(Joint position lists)
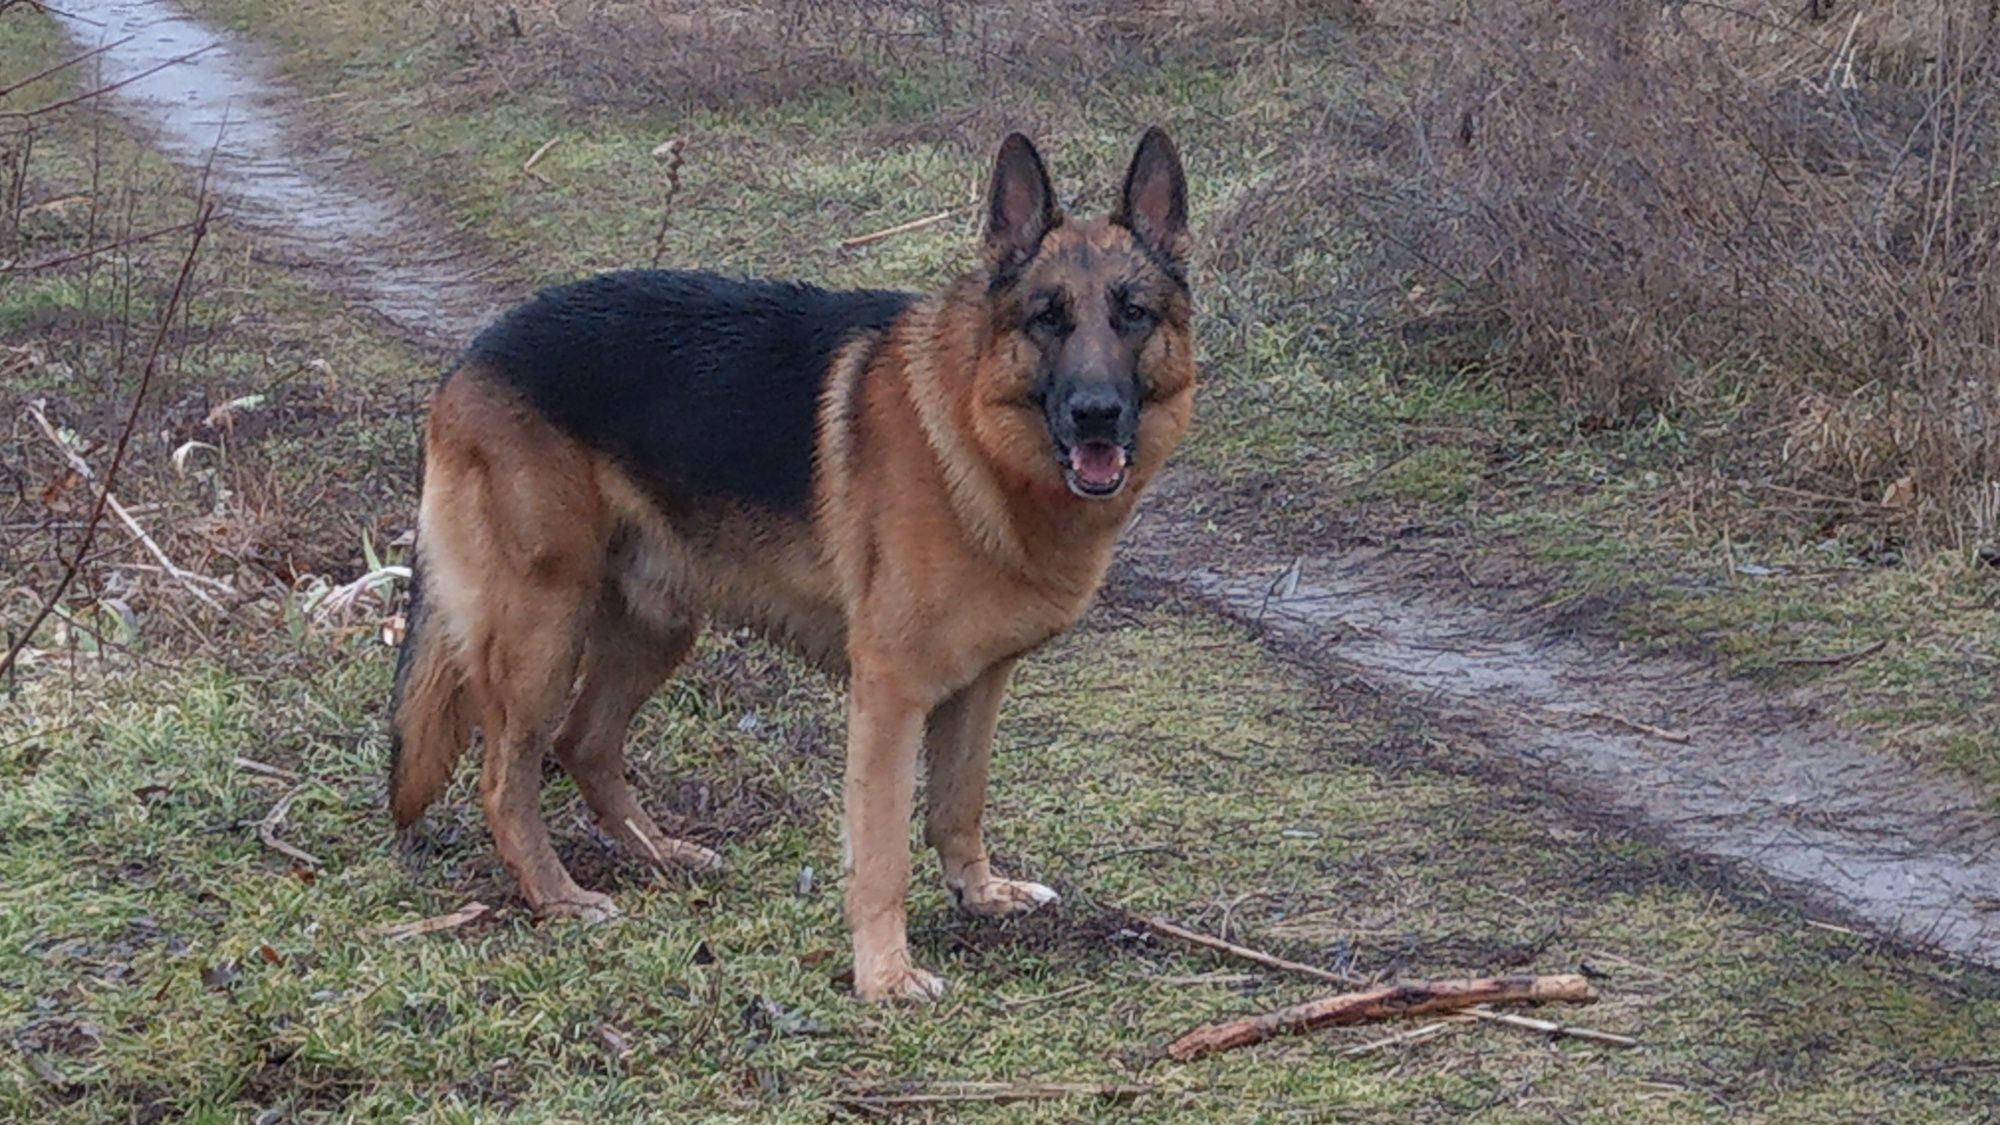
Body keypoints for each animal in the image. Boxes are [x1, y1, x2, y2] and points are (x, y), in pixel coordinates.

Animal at [398, 127, 1192, 992]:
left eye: (1133, 315)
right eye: (1048, 318)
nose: (1096, 414)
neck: (972, 431)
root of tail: (477, 351)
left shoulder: (980, 685)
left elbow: (959, 804)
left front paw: (980, 892)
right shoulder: (891, 694)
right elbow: (882, 850)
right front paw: (885, 975)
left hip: (655, 626)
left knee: (586, 743)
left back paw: (658, 852)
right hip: (543, 636)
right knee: (506, 780)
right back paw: (558, 896)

§ Instructions for the task
Give the data again exactly, image-free.

§ Expected answer
Body keypoints for each animal in the image. Boxes are [x1, y1, x2, y2] and points are (x, y), in pixel coordinates.

Animal at [398, 127, 1192, 992]:
left eye: (1133, 315)
right eye: (1048, 318)
nose: (1096, 414)
neck: (972, 431)
root of tail: (477, 351)
left shoulder: (980, 685)
left elbow: (959, 804)
left front paw: (980, 892)
right shoulder: (891, 694)
right elbow: (882, 850)
right front paw: (885, 975)
left hip: (655, 626)
left knee: (586, 743)
left back paw: (658, 852)
right hip: (543, 636)
right knee: (506, 780)
right back paw: (558, 896)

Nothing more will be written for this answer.